The unfortunate thing about American democracy is that both parties are equally to blame. Award-winning journalist Naomi Klein writes that the spectrum in the States runs from far-right to center-right, and in terms of global standards she is undoubtedly correct. So the constant partisan bickering between Democrats and Republicans is good sport, i.e., we all have a team and back them loyally, but essentially they both agree on the fundamentals. In fact, in U.S. history the Democrats have tended to be the most warmongering and violent. It’s often forgotten that JFK was the first president to send troops to South Vietnam and so launch the ‘hot war’ that over the next fifteen years would destroy that nation and poison it forever - with the help of LBJ after Kennedy’s assassination.

All the atrocities since then – perpetrated by Nixon, Ford, Reagan, Bush I, Bush II – have all been supported by a large number of Democrats. The great lie of American democracy is that there is a diversity of ideology; it’s a two-party state that worships one ideology. The rancorous debate between the two sides is very effective in convincing the American populace that they live in a vibrant democracy, but in fact the choices are so circumscribed as to be merely cosmetic.
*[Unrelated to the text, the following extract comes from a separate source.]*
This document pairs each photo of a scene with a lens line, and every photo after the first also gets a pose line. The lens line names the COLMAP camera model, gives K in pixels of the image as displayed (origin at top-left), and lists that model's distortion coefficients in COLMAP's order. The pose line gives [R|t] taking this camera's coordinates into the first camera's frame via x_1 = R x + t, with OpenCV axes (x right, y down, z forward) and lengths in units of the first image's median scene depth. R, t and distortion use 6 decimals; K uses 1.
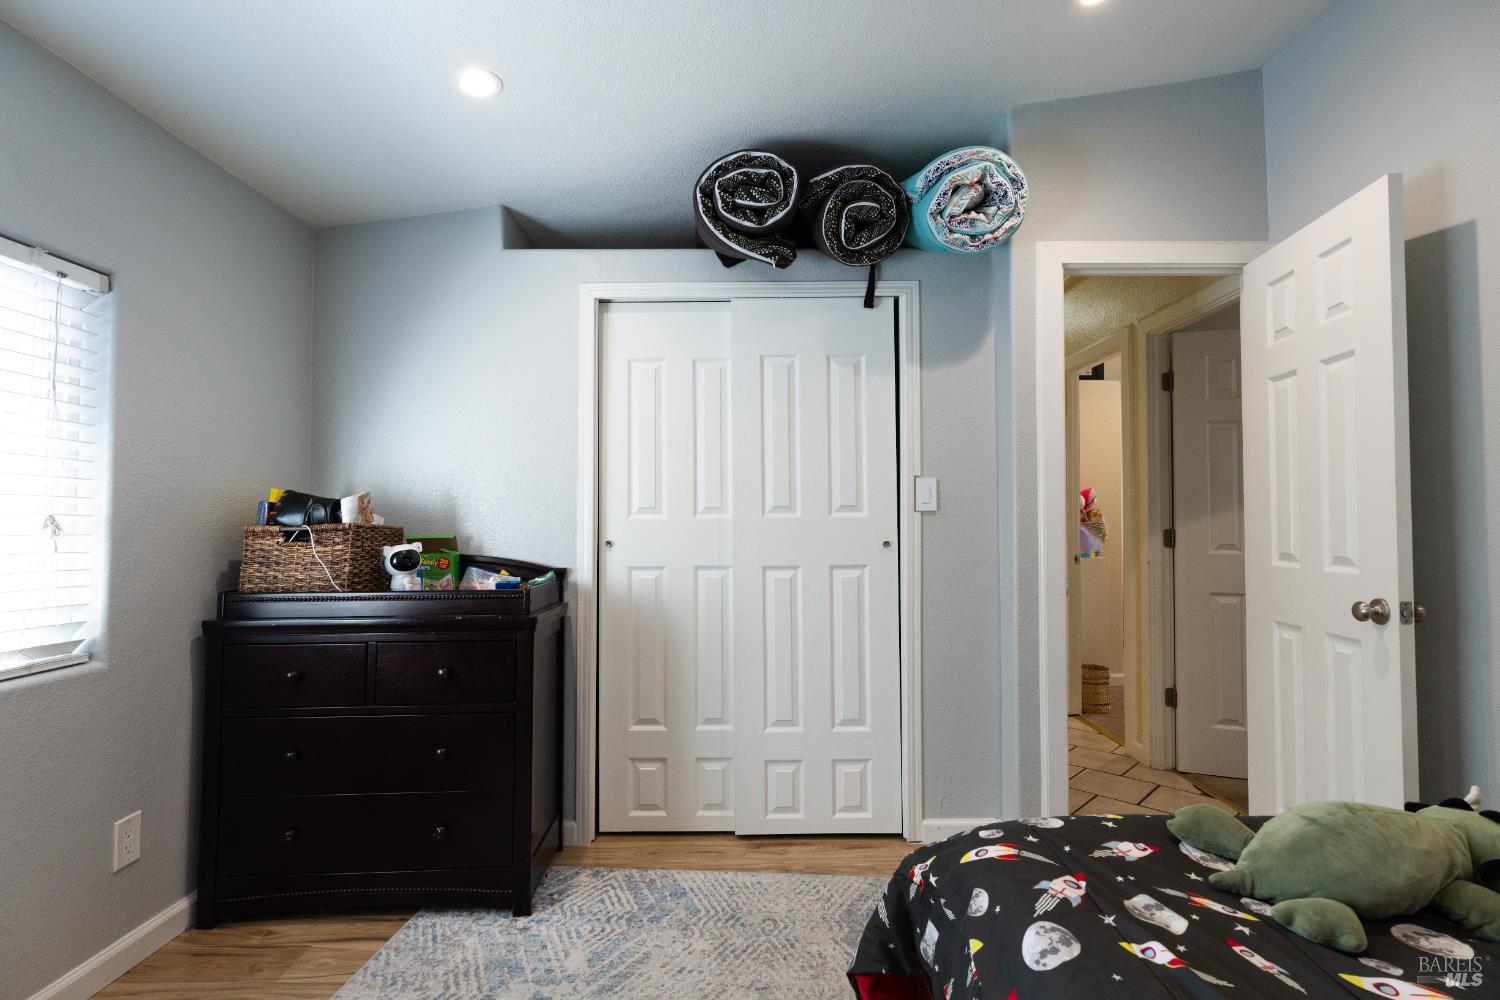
lens RADIAL K [[701.0, 0, 750.0], [0, 701.0, 500.0], [0, 0, 1]] dist [-0.000820, 0.000385]
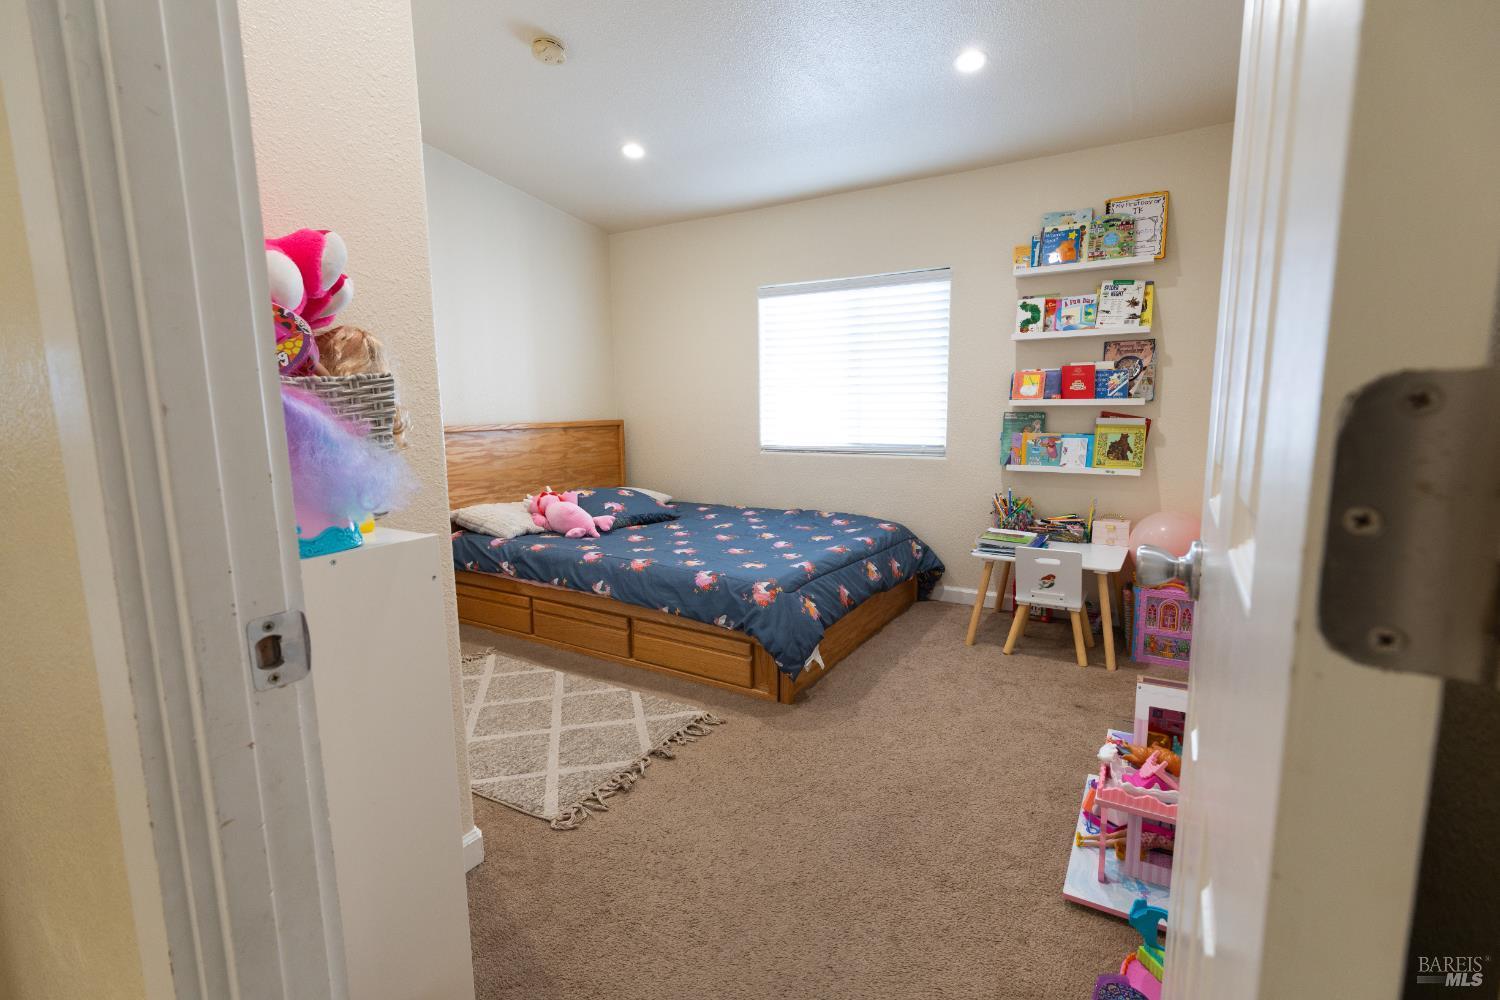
lens RADIAL K [[701.0, 0, 750.0], [0, 701.0, 500.0], [0, 0, 1]] dist [-0.000820, 0.000385]
pose [[0.539691, -0.127269, 0.832188, 0.355953], [-0.013600, 0.987060, 0.159774, 0.033394], [-0.841753, -0.097546, 0.530977, 0.745926]]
The abiding wisdom is that journalists can’t question this; they must remain steadfastly neutral and cover the world “as it is.” We must be impartial and follow the agenda, covering it fairly and accurately.

This theory of journalism holds sway over the whole establishment and their breeding ground in the Ivy League. I have just been through nine months of imbibing this at Columbia University. The trouble is that there exists no such thing as “neutrality” and the world is too multifarious to capture it in its full richness, which is what the term “as it is” must demand. Choosing what to put in and what to keep out is a function of bias in itself.

Even our everyday rhetoric is imbued with connotations and substratum meaning that we have no hope of comprehending because we are so far steeped in it. If you use the wording of the mainstream media you are instantly taking a position without even realizing: you used the “war on terror” instead of “war of terror,” you used the phrase “humanitarian intervention” instead of “military assault,” you used the word “neoliberalism” instead of “economic imperialism.” None of these antinodes have a rational claim to supremacy, but the fact that we reflexively use the former instead of the latter reveals the hidden presuppositions that are so deeply embedded as to be invisible to your standard career-minded dupe journalist. Not using these terms make you the radical, while the people who conceive of it are the self-avowed “moderates.”

At some point it becomes hard to fathom whether the dire state of the media is because journalists are on the whole dumb or, more insidiously, they refuse to critically analyze these currents because they know that their careers will suffer if they do. Maybe it’s a combination of retardation and egoism that is eroding the edifice.

Take say, the furor around Rev. Jeremiah Wright (who was a rare moment of clear-sightedness in the election campaign). He was tarnished as a radical and racist and every other standard epithet dished out to someone who doesn’t sit snugly in the one-dial ideological consensus. What was left out of the filthy coverage was that when Martin Luther King was alive (and hated by mainstream society) he was saying things like, “My country is the greatest purveyor of violence in the world today,” which resonates jarringly with Wright’s pronouncements. Of course, the canonization of radicals is only allowed after their power has been blunted, but the inability of the media to even fathom the links between the rhetoric of the two men is either a collective moment of amnesia or a shocking dereliction of duty so as not to rock the boat.

Essentially the problem isn’t that the media covers silly infantile stories, it’s that they don’t cover the serious ones. Politicos are playing a game, an important game because they govern us; the media’s job must be to breakdown the gloss of government and the patina of PR.